It’s a dizzying cacophony and the funny thing is – while all of them are talking, none of them are really talking to me. So why am I listening?

I suppose for the reason any of us listen. We want to feel clued in, like part of the group. We want to know what’s happening. A schadenfreude sundae topped with a narcissistic cherry. But I feel like there’s a whole new level lately. It seems like there are just a handful of people actually doing things – taking risks, trying things, living their lives – and then millions of people sitting and watching them, waiting for them to screw up so we can tear them apart. So much offense, both in the giving and the taking.

But today I finally had to ask myself, what am I gaining by playing this game? Am I more fashionable, prettier, thinner and smarter than I was before this information? Perhaps. But am I happier?

Recently a friend was explaining to me her decision to quit Facebook. “Yeah, I don’t know what everyone’s doing anymore,” she said. “But I also don’t worry about what everyone’s doing anymore.” It occurred to me that this extends far beyond Facebook slights.

We live with a veritable firehose of information. Much of it is great – who would have thought even 20 years ago we’d have basically the entirety of human knowledge in our phones, right next to Flappy Bird and a Vine of our cats rolling in the dirt? But much of it is an endless circle of gossip, of building up to tear down, of fakery for entertainment, of an always-moving finish line. Obviously we can’t never read the news again and yet there has to be a way to balance it, a way to turn the firehose off, or at least down.
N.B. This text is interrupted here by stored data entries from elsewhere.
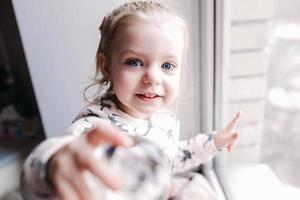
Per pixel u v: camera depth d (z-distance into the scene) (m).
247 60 0.70
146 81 0.46
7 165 1.05
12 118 1.22
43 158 0.23
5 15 1.16
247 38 0.68
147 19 0.47
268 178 0.71
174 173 0.67
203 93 0.72
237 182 0.71
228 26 0.65
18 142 1.15
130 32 0.46
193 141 0.66
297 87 0.75
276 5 0.67
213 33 0.66
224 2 0.62
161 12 0.50
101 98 0.55
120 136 0.22
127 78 0.47
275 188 0.68
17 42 1.18
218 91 0.71
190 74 0.70
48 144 0.24
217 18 0.64
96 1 0.69
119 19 0.48
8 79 1.27
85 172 0.21
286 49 0.71
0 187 1.05
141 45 0.45
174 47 0.47
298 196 0.65
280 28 0.69
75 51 0.74
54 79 0.77
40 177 0.22
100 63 0.53
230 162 0.79
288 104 0.76
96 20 0.70
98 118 0.48
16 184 1.08
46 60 0.75
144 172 0.22
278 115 0.76
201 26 0.66
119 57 0.47
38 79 0.78
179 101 0.71
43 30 0.72
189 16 0.65
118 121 0.50
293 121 0.76
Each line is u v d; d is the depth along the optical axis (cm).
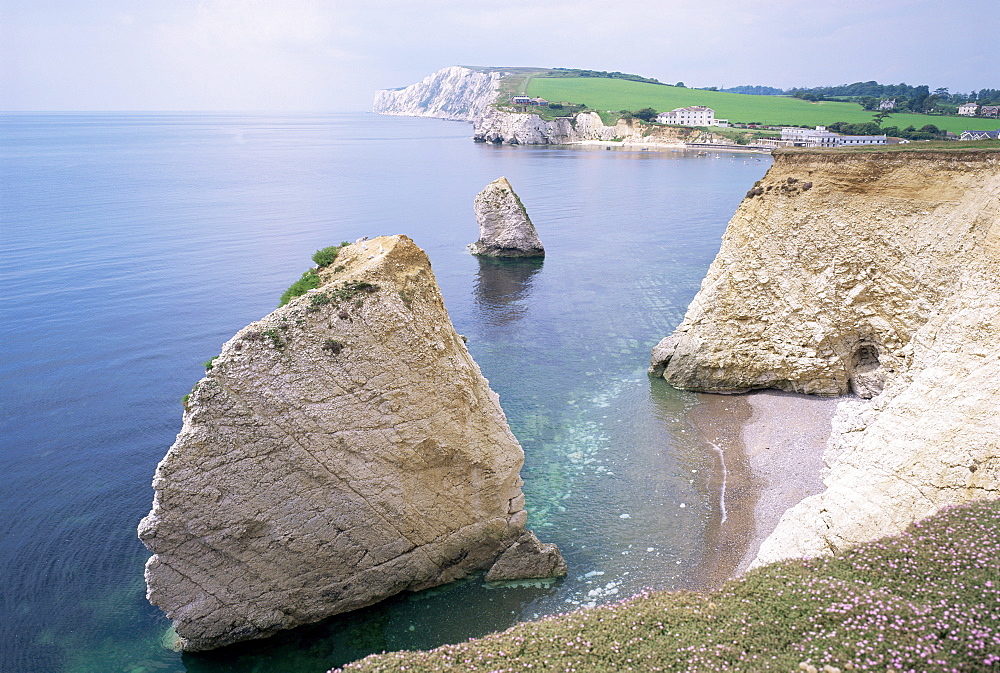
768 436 3878
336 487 2409
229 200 12388
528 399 4512
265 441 2273
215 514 2264
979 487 2194
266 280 7062
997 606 1595
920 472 2322
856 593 1780
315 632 2489
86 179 14888
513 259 8638
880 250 3866
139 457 3669
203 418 2198
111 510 3219
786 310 4319
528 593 2684
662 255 8738
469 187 14612
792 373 4359
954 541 1902
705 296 4625
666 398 4522
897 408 2644
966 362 2566
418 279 2559
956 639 1511
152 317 5844
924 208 3684
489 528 2759
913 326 3706
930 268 3562
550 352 5369
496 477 2719
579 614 2031
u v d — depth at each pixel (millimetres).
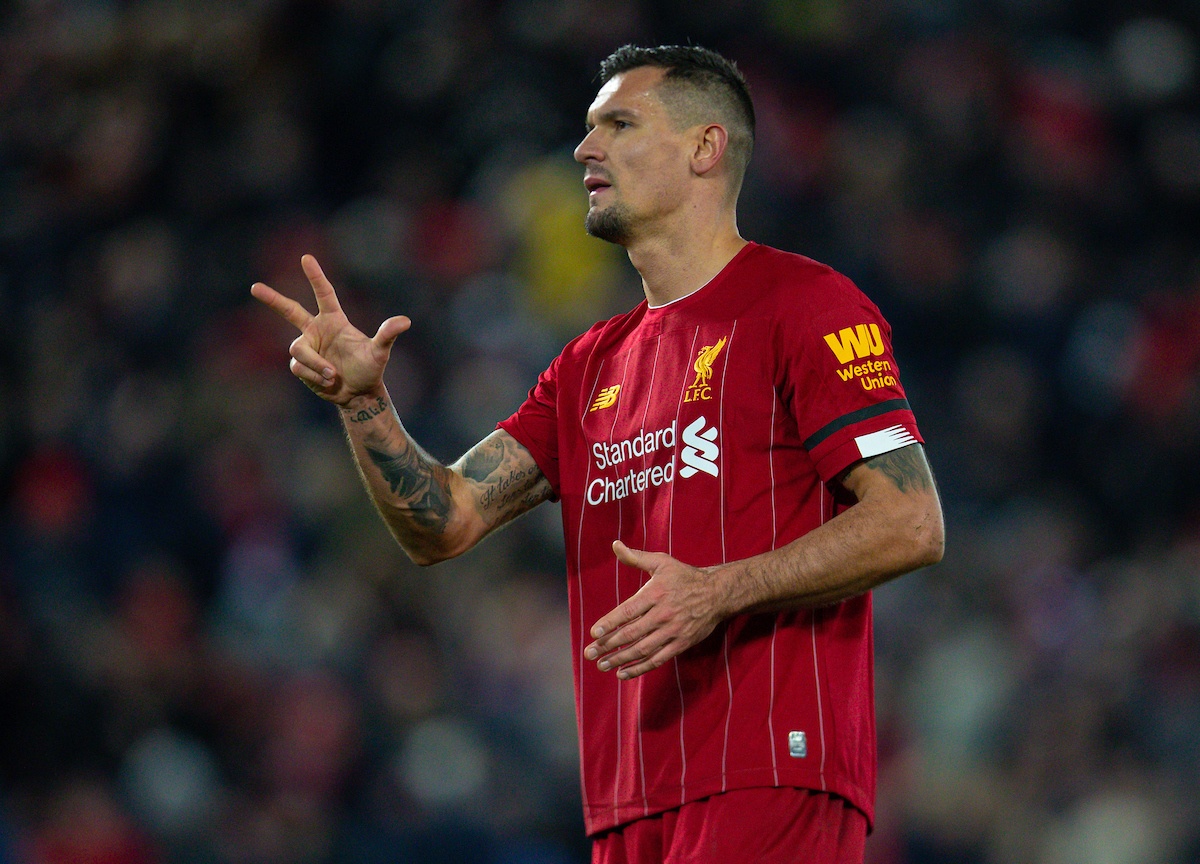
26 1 53281
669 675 12297
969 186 49500
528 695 33906
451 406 39562
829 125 51219
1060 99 53000
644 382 12852
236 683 31812
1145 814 30547
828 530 11656
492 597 35156
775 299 12477
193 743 31094
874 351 12117
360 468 13227
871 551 11562
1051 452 43812
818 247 45938
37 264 43594
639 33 51281
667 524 12359
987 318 45688
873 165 49219
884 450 11828
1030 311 45688
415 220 46188
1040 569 37844
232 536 36094
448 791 31547
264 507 36625
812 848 11867
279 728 31016
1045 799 31547
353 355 12719
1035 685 34281
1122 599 36469
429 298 43062
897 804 31844
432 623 34844
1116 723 32312
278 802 29531
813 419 12008
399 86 50094
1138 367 44812
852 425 11883
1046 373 45125
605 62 13562
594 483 12977
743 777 11875
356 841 29578
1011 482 41812
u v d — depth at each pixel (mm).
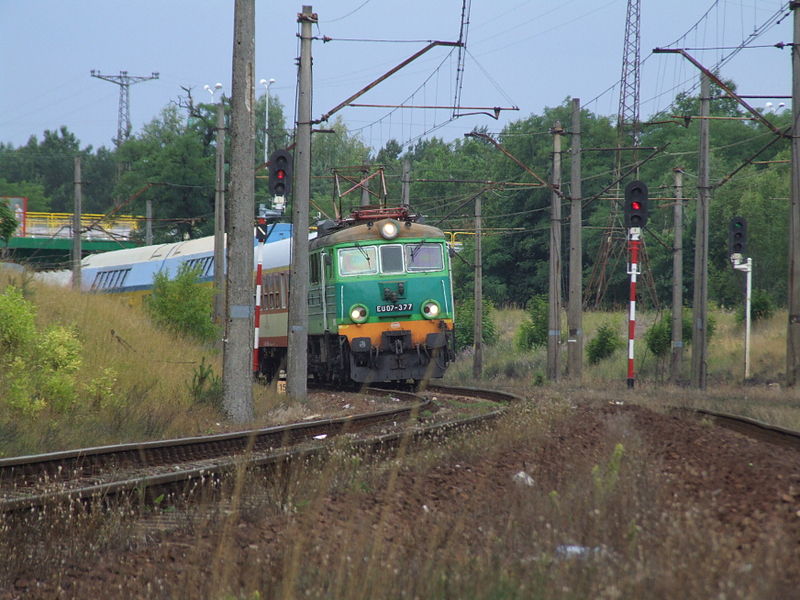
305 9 89125
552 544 24109
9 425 53406
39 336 67000
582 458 40844
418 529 27516
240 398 69812
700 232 121812
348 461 39625
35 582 24344
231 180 70000
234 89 69438
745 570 20375
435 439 49500
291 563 22078
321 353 103625
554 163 131750
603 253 178500
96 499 32219
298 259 89250
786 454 44625
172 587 22781
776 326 174125
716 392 100062
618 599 18625
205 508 31141
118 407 64188
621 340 177125
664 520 25344
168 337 104125
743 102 98188
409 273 97438
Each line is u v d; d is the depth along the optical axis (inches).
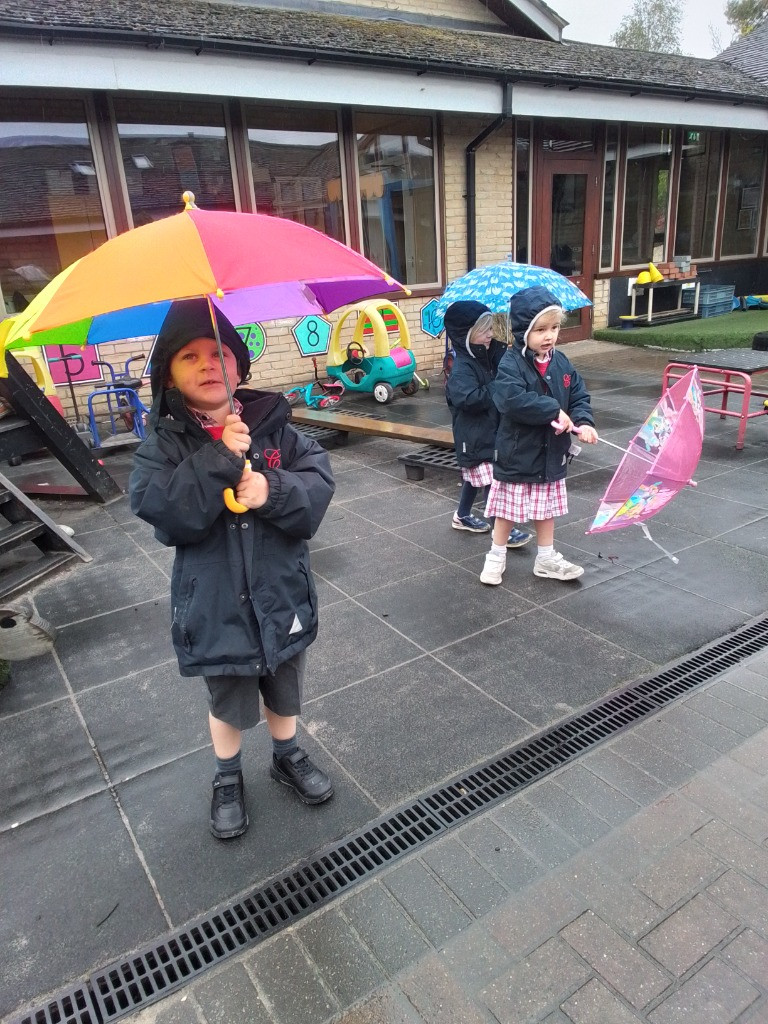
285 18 331.3
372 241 358.3
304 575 81.1
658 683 110.3
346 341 350.9
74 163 279.1
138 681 117.3
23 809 91.0
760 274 534.9
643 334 416.8
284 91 286.5
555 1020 63.2
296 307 90.1
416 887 77.1
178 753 100.0
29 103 265.9
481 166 376.8
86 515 198.4
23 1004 67.4
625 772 92.3
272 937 72.4
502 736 100.0
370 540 169.9
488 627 128.3
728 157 489.7
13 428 185.5
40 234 280.7
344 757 97.3
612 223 444.5
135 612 140.9
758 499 181.3
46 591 152.4
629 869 78.1
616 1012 63.6
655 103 403.9
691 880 76.4
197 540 73.6
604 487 196.2
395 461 233.1
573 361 390.3
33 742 103.7
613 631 125.1
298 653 82.7
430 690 111.0
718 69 520.1
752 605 131.8
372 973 68.1
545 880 77.2
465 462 157.9
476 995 65.6
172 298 58.3
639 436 111.2
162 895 77.8
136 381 264.4
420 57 310.3
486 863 79.7
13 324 67.4
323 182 337.4
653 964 67.7
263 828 86.2
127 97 281.9
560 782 91.1
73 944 72.8
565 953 69.1
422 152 361.4
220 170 309.4
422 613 134.3
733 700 105.6
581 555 155.6
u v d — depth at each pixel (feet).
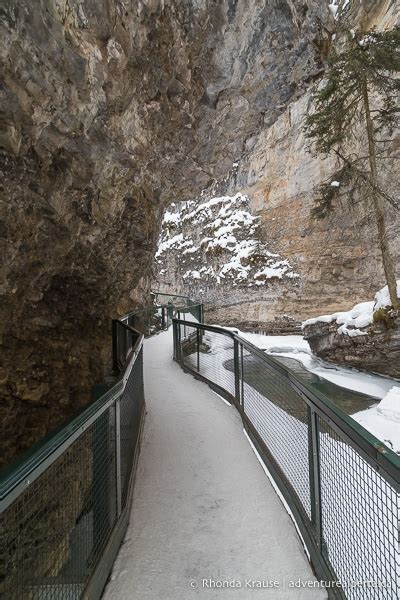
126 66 12.56
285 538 8.18
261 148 87.10
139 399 14.75
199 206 110.32
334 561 6.37
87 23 9.56
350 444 5.43
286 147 80.02
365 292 64.59
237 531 8.50
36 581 5.39
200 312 44.19
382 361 35.45
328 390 35.96
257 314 82.07
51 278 17.90
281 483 9.82
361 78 35.35
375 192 37.24
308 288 74.02
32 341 17.38
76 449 6.57
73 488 6.40
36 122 10.33
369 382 37.32
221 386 19.53
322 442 7.09
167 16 13.10
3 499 3.64
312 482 7.46
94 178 15.48
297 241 77.25
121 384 8.45
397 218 55.01
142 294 50.16
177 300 86.02
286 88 21.86
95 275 22.70
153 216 27.48
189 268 110.22
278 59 18.98
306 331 45.96
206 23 14.73
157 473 11.41
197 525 8.77
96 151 14.08
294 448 9.10
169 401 18.65
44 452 4.61
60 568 5.86
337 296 69.62
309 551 7.43
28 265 15.01
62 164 13.02
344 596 5.87
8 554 4.94
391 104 38.91
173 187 26.76
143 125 16.21
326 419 6.41
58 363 19.12
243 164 94.02
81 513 6.60
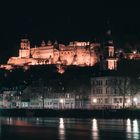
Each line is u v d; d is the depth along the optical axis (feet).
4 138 546.67
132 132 592.19
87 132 599.16
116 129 631.97
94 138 529.04
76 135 564.30
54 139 525.34
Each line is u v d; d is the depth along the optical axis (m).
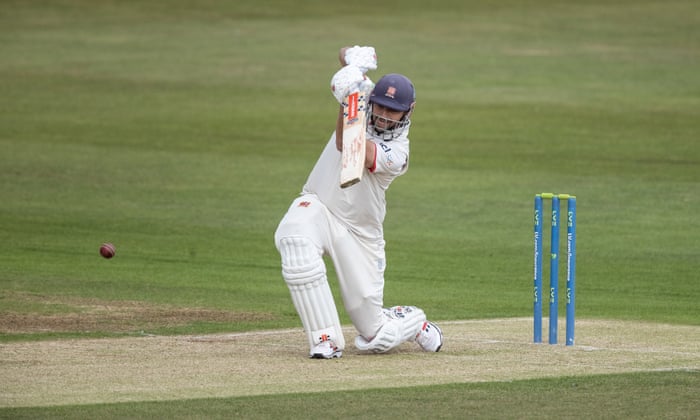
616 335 38.53
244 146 95.38
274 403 27.00
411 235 66.88
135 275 54.97
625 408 26.67
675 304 48.88
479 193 78.56
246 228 68.94
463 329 40.03
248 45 147.00
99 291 50.00
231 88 121.56
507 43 148.62
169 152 92.62
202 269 57.16
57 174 84.00
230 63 135.50
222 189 80.12
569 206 35.53
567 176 83.94
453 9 174.12
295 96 117.81
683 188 79.56
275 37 152.50
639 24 162.50
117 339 37.25
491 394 28.06
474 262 59.91
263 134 100.31
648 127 102.44
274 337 38.06
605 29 158.75
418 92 118.81
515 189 79.81
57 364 31.83
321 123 105.31
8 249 61.66
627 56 140.38
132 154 91.56
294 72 130.62
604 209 73.38
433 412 26.23
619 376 30.33
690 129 101.56
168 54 140.62
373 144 32.62
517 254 61.94
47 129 100.88
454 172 85.50
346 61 32.97
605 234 66.44
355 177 31.09
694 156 90.94
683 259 60.31
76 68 131.00
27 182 81.12
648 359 33.16
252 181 82.94
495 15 169.50
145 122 104.69
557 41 150.12
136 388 28.55
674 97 116.69
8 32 152.75
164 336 38.34
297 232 32.53
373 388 28.69
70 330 39.84
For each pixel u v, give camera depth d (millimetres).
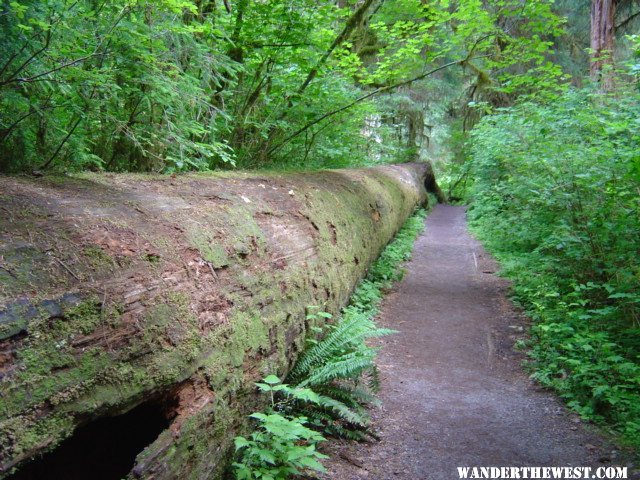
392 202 9594
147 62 3566
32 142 3385
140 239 2506
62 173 3131
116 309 2064
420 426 3787
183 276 2566
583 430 3723
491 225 11898
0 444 1523
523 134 8445
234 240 3197
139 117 4309
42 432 1649
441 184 27203
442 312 6723
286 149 8375
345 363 3586
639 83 6246
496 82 15750
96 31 3322
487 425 3822
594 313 5309
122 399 1931
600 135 6223
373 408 4027
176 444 2096
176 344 2262
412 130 21688
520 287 7254
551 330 5242
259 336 2986
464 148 20422
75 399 1769
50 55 2951
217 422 2432
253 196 4168
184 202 3248
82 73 3072
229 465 2615
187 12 5305
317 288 4227
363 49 11180
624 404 3855
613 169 5203
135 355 2047
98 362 1896
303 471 3006
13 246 1970
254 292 3125
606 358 4250
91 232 2318
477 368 4941
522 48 8266
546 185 6211
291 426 2582
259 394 2982
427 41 7059
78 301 1942
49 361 1741
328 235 5035
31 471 2020
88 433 2180
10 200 2303
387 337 5707
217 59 4996
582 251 5699
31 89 3232
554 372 4648
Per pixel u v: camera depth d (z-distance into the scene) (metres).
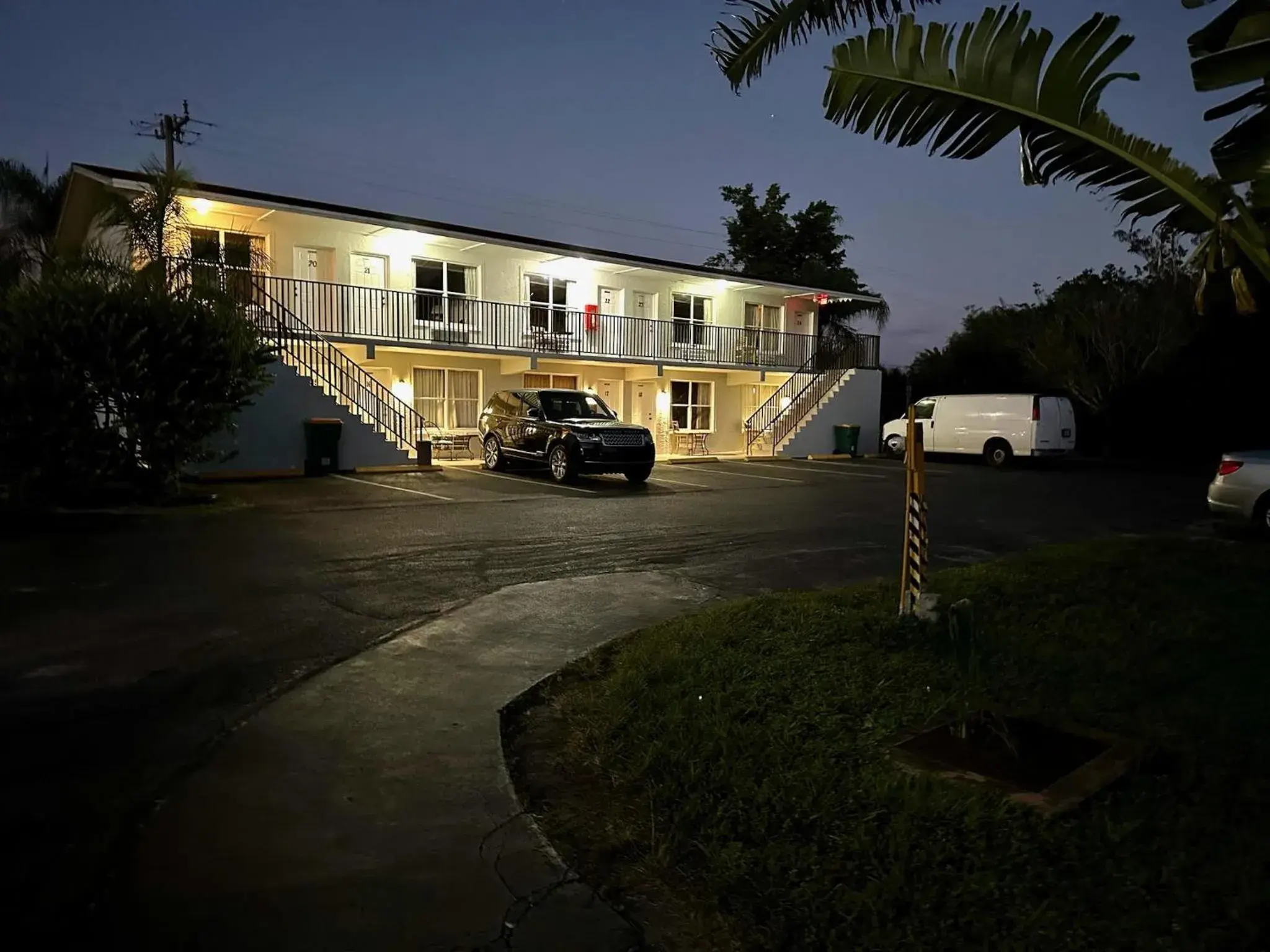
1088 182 3.68
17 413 11.74
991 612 6.80
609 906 3.13
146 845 3.48
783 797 3.76
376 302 21.45
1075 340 30.83
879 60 3.78
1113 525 13.55
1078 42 3.43
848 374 30.11
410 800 3.93
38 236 25.44
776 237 40.09
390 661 5.91
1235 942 2.73
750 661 5.60
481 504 14.13
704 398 29.31
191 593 7.53
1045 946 2.76
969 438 26.36
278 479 16.78
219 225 19.34
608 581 8.54
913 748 4.29
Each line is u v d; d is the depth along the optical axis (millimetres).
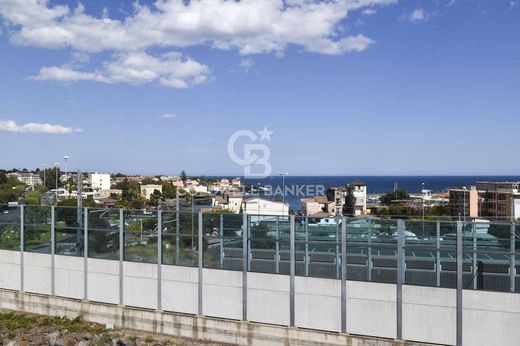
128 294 24422
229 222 22469
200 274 22922
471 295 18812
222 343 22438
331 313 20703
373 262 20141
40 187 112875
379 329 20016
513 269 18422
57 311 26016
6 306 27344
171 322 23406
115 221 24797
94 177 184250
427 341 19391
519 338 18281
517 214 81250
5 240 27562
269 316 21734
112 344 23281
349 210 85750
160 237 23734
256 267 21984
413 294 19531
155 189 149500
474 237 18844
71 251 25875
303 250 21219
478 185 107688
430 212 91000
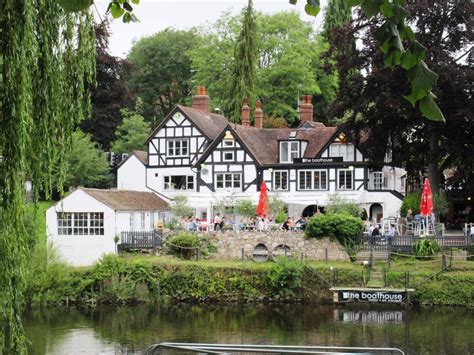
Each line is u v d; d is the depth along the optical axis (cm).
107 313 3712
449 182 4812
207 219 5441
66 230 4481
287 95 7381
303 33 7525
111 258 4044
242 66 6931
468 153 4559
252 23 6962
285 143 5497
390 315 3516
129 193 4959
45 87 1277
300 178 5384
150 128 7800
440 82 4353
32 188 1297
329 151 5331
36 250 3919
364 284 3809
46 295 3906
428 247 3997
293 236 4166
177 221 4831
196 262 4084
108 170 6297
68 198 4466
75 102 1335
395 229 4378
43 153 1284
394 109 4631
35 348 2920
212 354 1006
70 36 1330
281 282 3866
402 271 3834
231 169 5531
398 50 545
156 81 8525
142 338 3111
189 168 5750
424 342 2914
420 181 5578
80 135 5962
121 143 6650
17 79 1173
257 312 3672
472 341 2922
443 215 5103
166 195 5731
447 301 3694
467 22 4466
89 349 2902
So I started asking: Which things are most likely to lift people up? What should I look at to look up?

Funny you should ask, said the London School of Economics, which recently published a study that examined over 40,000 people looking for links between activities and their perceived happiness. You know what won? Dancing! I can’t say I’m surprised. I love dancing. Lovelovelove it. And it always does make me feel happier. The other activities on the list were pretty interesting too. In order of “happiness value” they were swimming, going to the library (yesss!), playing team sports, arts and crafts, attending plays, individual sports and attending concerts. Other than swimming – which I still detest, I’m sorry – I can see why these things would rank so high.

happyactivities

But the real shocker for me was the #1 activity that made people most unhappy: going to the gym. (Number two was performing music, in case you’re curious). Wha??? I can say that going to the gym always makes me feel better and happier than I did before. Perhaps it’s the act of going to the gym that’s such a downer but the activities themselves (the weight lifting, spinning, whatever) make people happier? Maybe British gyms are particularly bleak? Or maybe I’m just a weirdo. (Certainly wouldn’t be the first time!) All of which begs the chicken/egg question. Does the gym make people unhappy or do unhappy people punish themselves with the gym? Does dancing really make people happy or do happy people gravitate towards dancing?

What really stood out to me though were all the things that weren’t on the list. For instance, if I had to pick my #1 activity that makes me happy it would be acts of service, volunteering or just helping someone out. So I came up with my own list of things, in no particular order, that help me look up. These things never fail to make me feel happier!

- Acts of service

- Hiking in the mountains

- Family time (where no one is fighting)

- Girls’ night out

- Unicorns (shush, they are real)

- Writing in my gratitude journal

- Petting my cat

- Reading a good book

- Improv comedy

- Meditating (when I can force myself to actually sit my butt down and do it)

- Date night with  my husband

- Praying and listening to that quiet voice that reminds me you were made for better than this.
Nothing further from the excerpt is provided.